= Supplied data =

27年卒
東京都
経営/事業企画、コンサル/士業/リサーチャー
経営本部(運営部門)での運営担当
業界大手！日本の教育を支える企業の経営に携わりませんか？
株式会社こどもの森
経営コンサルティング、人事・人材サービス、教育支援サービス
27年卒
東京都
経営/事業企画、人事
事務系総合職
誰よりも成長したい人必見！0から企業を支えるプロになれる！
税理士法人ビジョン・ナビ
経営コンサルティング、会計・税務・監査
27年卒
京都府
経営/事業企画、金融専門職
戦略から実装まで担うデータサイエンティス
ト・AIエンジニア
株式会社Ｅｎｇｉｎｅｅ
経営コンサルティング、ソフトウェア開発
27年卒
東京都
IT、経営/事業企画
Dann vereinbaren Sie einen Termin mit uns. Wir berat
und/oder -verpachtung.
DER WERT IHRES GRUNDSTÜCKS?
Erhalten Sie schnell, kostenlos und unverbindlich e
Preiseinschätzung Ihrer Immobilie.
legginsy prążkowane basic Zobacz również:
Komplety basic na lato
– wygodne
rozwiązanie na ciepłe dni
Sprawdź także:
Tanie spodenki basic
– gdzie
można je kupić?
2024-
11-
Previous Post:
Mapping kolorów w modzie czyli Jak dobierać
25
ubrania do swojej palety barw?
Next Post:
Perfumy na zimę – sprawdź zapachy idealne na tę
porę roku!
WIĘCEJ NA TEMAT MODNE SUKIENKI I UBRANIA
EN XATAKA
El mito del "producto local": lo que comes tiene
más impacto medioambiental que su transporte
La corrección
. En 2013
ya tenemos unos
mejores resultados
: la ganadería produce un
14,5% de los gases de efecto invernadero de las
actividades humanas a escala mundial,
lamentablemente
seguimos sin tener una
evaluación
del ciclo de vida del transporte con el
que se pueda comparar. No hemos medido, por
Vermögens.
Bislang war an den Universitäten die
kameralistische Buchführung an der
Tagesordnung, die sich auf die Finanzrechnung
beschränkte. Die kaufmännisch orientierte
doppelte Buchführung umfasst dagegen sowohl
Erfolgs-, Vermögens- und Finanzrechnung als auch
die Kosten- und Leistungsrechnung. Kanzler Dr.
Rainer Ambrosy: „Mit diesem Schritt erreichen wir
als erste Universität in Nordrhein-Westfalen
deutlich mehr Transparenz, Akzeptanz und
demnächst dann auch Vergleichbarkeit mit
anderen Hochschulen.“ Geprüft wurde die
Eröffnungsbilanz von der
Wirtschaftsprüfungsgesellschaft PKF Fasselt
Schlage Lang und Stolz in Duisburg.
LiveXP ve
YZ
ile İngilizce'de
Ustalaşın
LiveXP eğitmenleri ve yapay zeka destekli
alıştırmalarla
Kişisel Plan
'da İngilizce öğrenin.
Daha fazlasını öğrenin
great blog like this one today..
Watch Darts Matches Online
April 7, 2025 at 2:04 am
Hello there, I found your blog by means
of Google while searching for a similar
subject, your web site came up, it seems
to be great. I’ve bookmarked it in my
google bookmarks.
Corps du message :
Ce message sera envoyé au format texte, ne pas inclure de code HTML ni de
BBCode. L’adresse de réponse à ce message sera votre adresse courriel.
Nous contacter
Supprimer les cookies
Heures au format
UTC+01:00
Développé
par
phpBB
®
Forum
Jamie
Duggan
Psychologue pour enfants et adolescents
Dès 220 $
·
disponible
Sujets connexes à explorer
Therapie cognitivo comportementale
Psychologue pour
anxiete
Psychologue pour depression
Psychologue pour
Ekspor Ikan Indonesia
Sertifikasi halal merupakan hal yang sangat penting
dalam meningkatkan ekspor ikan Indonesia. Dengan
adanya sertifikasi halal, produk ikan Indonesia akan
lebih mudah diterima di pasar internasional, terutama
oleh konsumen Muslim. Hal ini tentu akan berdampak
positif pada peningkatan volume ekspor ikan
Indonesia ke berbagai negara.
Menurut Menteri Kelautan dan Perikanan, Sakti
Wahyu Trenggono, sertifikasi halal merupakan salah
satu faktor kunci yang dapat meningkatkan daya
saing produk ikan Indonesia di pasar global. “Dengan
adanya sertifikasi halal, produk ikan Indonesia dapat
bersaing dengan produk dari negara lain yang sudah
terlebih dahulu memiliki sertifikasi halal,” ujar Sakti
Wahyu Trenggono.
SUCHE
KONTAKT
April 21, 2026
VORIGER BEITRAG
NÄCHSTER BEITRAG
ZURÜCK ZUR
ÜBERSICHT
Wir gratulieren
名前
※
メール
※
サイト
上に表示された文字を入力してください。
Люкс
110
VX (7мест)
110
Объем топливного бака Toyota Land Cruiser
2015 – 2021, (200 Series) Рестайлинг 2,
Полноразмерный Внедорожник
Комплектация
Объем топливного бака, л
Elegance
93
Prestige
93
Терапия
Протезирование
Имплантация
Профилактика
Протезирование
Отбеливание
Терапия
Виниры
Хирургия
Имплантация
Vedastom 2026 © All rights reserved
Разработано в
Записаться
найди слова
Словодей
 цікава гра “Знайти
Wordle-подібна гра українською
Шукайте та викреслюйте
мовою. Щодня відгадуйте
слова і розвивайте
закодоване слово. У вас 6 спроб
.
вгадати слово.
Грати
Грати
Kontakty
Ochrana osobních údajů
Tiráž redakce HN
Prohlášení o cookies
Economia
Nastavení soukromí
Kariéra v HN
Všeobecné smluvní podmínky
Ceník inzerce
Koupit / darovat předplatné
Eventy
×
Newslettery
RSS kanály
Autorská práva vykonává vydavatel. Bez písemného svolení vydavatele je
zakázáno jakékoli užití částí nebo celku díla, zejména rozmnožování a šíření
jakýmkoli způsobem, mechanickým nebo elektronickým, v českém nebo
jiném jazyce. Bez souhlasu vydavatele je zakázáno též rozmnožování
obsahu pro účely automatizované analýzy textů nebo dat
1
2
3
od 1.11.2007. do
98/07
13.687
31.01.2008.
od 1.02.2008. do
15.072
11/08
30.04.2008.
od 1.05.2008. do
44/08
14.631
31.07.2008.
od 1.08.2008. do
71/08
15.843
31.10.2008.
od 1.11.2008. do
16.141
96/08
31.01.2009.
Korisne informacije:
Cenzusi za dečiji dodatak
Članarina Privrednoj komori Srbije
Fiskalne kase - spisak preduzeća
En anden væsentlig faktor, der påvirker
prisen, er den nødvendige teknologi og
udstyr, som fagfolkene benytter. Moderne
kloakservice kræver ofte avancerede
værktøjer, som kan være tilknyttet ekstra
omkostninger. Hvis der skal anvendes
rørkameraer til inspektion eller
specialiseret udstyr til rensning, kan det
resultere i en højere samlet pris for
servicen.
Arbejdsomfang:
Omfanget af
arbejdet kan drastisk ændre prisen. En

= What to work on =
Reproduce all of the lines above word for word, keeping each on its own line and in the same order.

= Response =
27年卒
東京都
経営/事業企画、コンサル/士業/リサーチャー
経営本部(運営部門)での運営担当
業界大手！日本の教育を支える企業の経営に携わりませんか？
株式会社こどもの森
経営コンサルティング、人事・人材サービス、教育支援サービス
27年卒
東京都
経営/事業企画、人事
事務系総合職
誰よりも成長したい人必見！0から企業を支えるプロになれる！
税理士法人ビジョン・ナビ
経営コンサルティング、会計・税務・監査
27年卒
京都府
経営/事業企画、金融専門職
戦略から実装まで担うデータサイエンティス
ト・AIエンジニア
株式会社Ｅｎｇｉｎｅｅ
経営コンサルティング、ソフトウェア開発
27年卒
東京都
IT、経営/事業企画
Dann vereinbaren Sie einen Termin mit uns. Wir berat
und/oder -verpachtung.
DER WERT IHRES GRUNDSTÜCKS?
Erhalten Sie schnell, kostenlos und unverbindlich e
Preiseinschätzung Ihrer Immobilie.
legginsy prążkowane basic Zobacz również:
Komplety basic na lato
– wygodne
rozwiązanie na ciepłe dni
Sprawdź także:
Tanie spodenki basic
– gdzie
można je kupić?
2024-
11-
Previous Post:
Mapping kolorów w modzie czyli Jak dobierać
25
ubrania do swojej palety barw?
Next Post:
Perfumy na zimę – sprawdź zapachy idealne na tę
porę roku!
WIĘCEJ NA TEMAT MODNE SUKIENKI I UBRANIA
EN XATAKA
El mito del "producto local": lo que comes tiene
más impacto medioambiental que su transporte
La corrección
. En 2013
ya tenemos unos
mejores resultados
: la ganadería produce un
14,5% de los gases de efecto invernadero de las
actividades humanas a escala mundial,
lamentablemente
seguimos sin tener una
evaluación
del ciclo de vida del transporte con el
que se pueda comparar. No hemos medido, por
Vermögens.
Bislang war an den Universitäten die
kameralistische Buchführung an der
Tagesordnung, die sich auf die Finanzrechnung
beschränkte. Die kaufmännisch orientierte
doppelte Buchführung umfasst dagegen sowohl
Erfolgs-, Vermögens- und Finanzrechnung als auch
die Kosten- und Leistungsrechnung. Kanzler Dr.
Rainer Ambrosy: „Mit diesem Schritt erreichen wir
als erste Universität in Nordrhein-Westfalen
deutlich mehr Transparenz, Akzeptanz und
demnächst dann auch Vergleichbarkeit mit
anderen Hochschulen.“ Geprüft wurde die
Eröffnungsbilanz von der
Wirtschaftsprüfungsgesellschaft PKF Fasselt
Schlage Lang und Stolz in Duisburg.
LiveXP ve
YZ
ile İngilizce'de
Ustalaşın
LiveXP eğitmenleri ve yapay zeka destekli
alıştırmalarla
Kişisel Plan
'da İngilizce öğrenin.
Daha fazlasını öğrenin
great blog like this one today..
Watch Darts Matches Online
April 7, 2025 at 2:04 am
Hello there, I found your blog by means
of Google while searching for a similar
subject, your web site came up, it seems
to be great. I’ve bookmarked it in my
google bookmarks.
Corps du message :
Ce message sera envoyé au format texte, ne pas inclure de code HTML ni de
BBCode. L’adresse de réponse à ce message sera votre adresse courriel.
Nous contacter
Supprimer les cookies
Heures au format
UTC+01:00
Développé
par
phpBB
®
Forum
Jamie
Duggan
Psychologue pour enfants et adolescents
Dès 220 $
·
disponible
Sujets connexes à explorer
Therapie cognitivo comportementale
Psychologue pour
anxiete
Psychologue pour depression
Psychologue pour
Ekspor Ikan Indonesia
Sertifikasi halal merupakan hal yang sangat penting
dalam meningkatkan ekspor ikan Indonesia. Dengan
adanya sertifikasi halal, produk ikan Indonesia akan
lebih mudah diterima di pasar internasional, terutama
oleh konsumen Muslim. Hal ini tentu akan berdampak
positif pada peningkatan volume ekspor ikan
Indonesia ke berbagai negara.
Menurut Menteri Kelautan dan Perikanan, Sakti
Wahyu Trenggono, sertifikasi halal merupakan salah
satu faktor kunci yang dapat meningkatkan daya
saing produk ikan Indonesia di pasar global. “Dengan
adanya sertifikasi halal, produk ikan Indonesia dapat
bersaing dengan produk dari negara lain yang sudah
terlebih dahulu memiliki sertifikasi halal,” ujar Sakti
Wahyu Trenggono.
SUCHE
KONTAKT
April 21, 2026
VORIGER BEITRAG
NÄCHSTER BEITRAG
ZURÜCK ZUR
ÜBERSICHT
Wir gratulieren
名前
※
メール
※
サイト
上に表示された文字を入力してください。
Люкс
110
VX (7мест)
110
Объем топливного бака Toyota Land Cruiser
2015 – 2021, (200 Series) Рестайлинг 2,
Полноразмерный Внедорожник
Комплектация
Объем топливного бака, л
Elegance
93
Prestige
93
Терапия
Протезирование
Имплантация
Профилактика
Протезирование
Отбеливание
Терапия
Виниры
Хирургия
Имплантация
Vedastom 2026 © All rights reserved
Разработано в
Записаться
найди слова
Словодей
 цікава гра “Знайти
Wordle-подібна гра українською
Шукайте та викреслюйте
мовою. Щодня відгадуйте
слова і розвивайте
закодоване слово. У вас 6 спроб
.
вгадати слово.
Грати
Грати
Kontakty
Ochrana osobních údajů
Tiráž redakce HN
Prohlášení o cookies
Economia
Nastavení soukromí
Kariéra v HN
Všeobecné smluvní podmínky
Ceník inzerce
Koupit / darovat předplatné
Eventy
×
Newslettery
RSS kanály
Autorská práva vykonává vydavatel. Bez písemného svolení vydavatele je
zakázáno jakékoli užití částí nebo celku díla, zejména rozmnožování a šíření
jakýmkoli způsobem, mechanickým nebo elektronickým, v českém nebo
jiném jazyce. Bez souhlasu vydavatele je zakázáno též rozmnožování
obsahu pro účely automatizované analýzy textů nebo dat
1
2
3
od 1.11.2007. do
98/07
13.687
31.01.2008.
od 1.02.2008. do
15.072
11/08
30.04.2008.
od 1.05.2008. do
44/08
14.631
31.07.2008.
od 1.08.2008. do
71/08
15.843
31.10.2008.
od 1.11.2008. do
16.141
96/08
31.01.2009.
Korisne informacije:
Cenzusi za dečiji dodatak
Članarina Privrednoj komori Srbije
Fiskalne kase - spisak preduzeća
En anden væsentlig faktor, der påvirker
prisen, er den nødvendige teknologi og
udstyr, som fagfolkene benytter. Moderne
kloakservice kræver ofte avancerede
værktøjer, som kan være tilknyttet ekstra
omkostninger. Hvis der skal anvendes
rørkameraer til inspektion eller
specialiseret udstyr til rensning, kan det
resultere i en højere samlet pris for
servicen.
Arbejdsomfang:
Omfanget af
arbejdet kan drastisk ændre prisen. En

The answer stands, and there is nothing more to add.